Mencari Raja
Alkisah, di sebuah negeri yang makmur, di negeri yang aman, padi melimpah ruah, Sang Raja hendak “lengser keprabon”. Hendak turun tahta.
Sang Raja “sudah capek” mengurusi negeri. Sang Raja hendak “istirahat” dan “menyepi” dari hiruk pikuk kerajaan.
Namun hati Sang Raja sedang gundah. Putra Mahkotanya yang hendak disiapkan “tidak cakap” dan “kurang bijak” memimpin negeri. Pernah ketahuan “mencuri” duit kas kerajaan. Sang Raja kemudian menyerahkan kepada “dubalang” untuk dihukum.

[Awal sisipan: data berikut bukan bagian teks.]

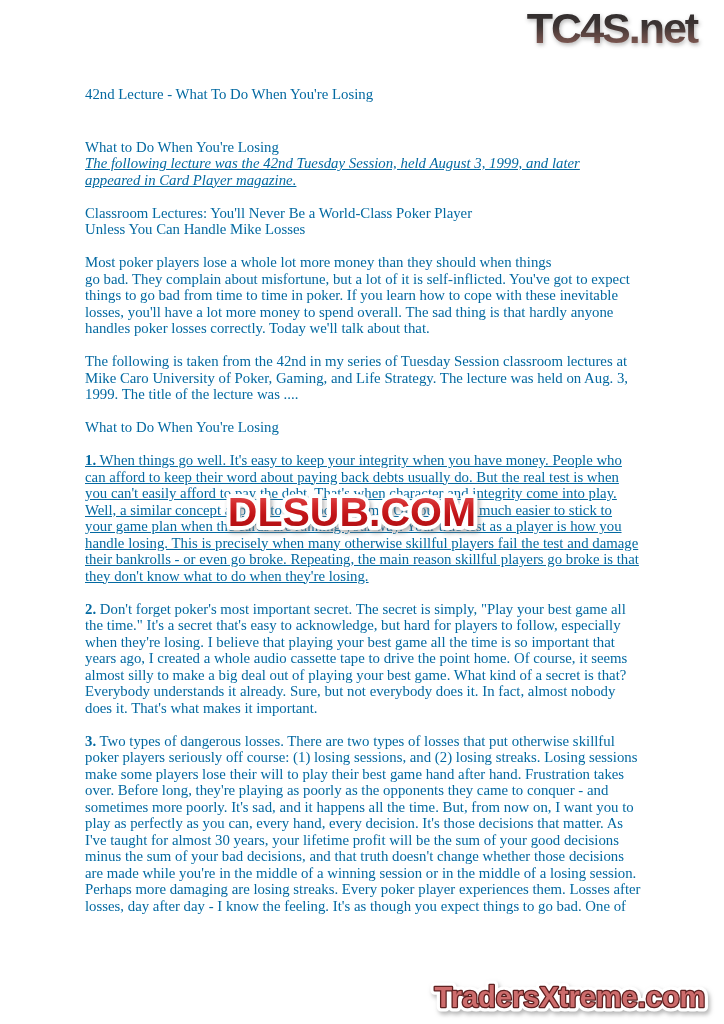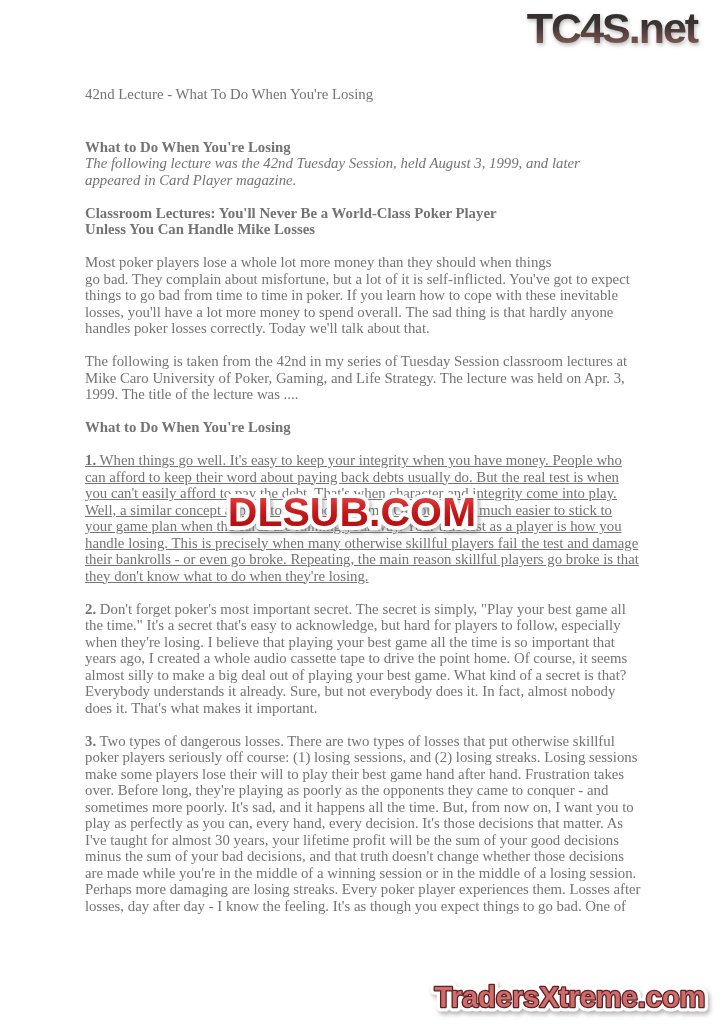"42nd Lecture - What To" .doc { color: #737373 -> #0369a1 }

Sementara Putra sang Raja sendiri “sedang” bertapa dan menuntut ilmu di kerajaan tetangga. Sedang mematangkan ilmu kanuragan.
Di Istana sendiri khasak khusuk “siapa” yang hendak menggantikan sang Raja. Para Panglima, para dubalang, para punggawa saling mengintai “siapa” yang mendapatkan “titah” hendak memimpin negeri. Mereka “saling memamerkan” ilmu kesaktian. “Saling memamerkan” ilmu kanuragan dan “mengaku” yang paling sakti.
Namun dalam rapat di kerajaan “sang panglima”, sang dubalang, sang punggawa “menyerahkan” satu nama kepada Sang Raja. Hati Sang Raja semakin gundah.
Nama yang disodorkan tidak berkenan dihati Sang Raja. Nama yang disodorkan dapat mengancam “kekuasaan” sang Raja.
Sang Raja tidak berdaya. Sang Raja bimbang. Sang Raja masyul karena “usia” sang Raja tidak bisa dibendung.
Mata mulai sembab karena kurang tidur. Pikiran mulai tidak tenang.
Tapi kerajaan harus tetap berdiri. Kerajaan harus dilanjutkan.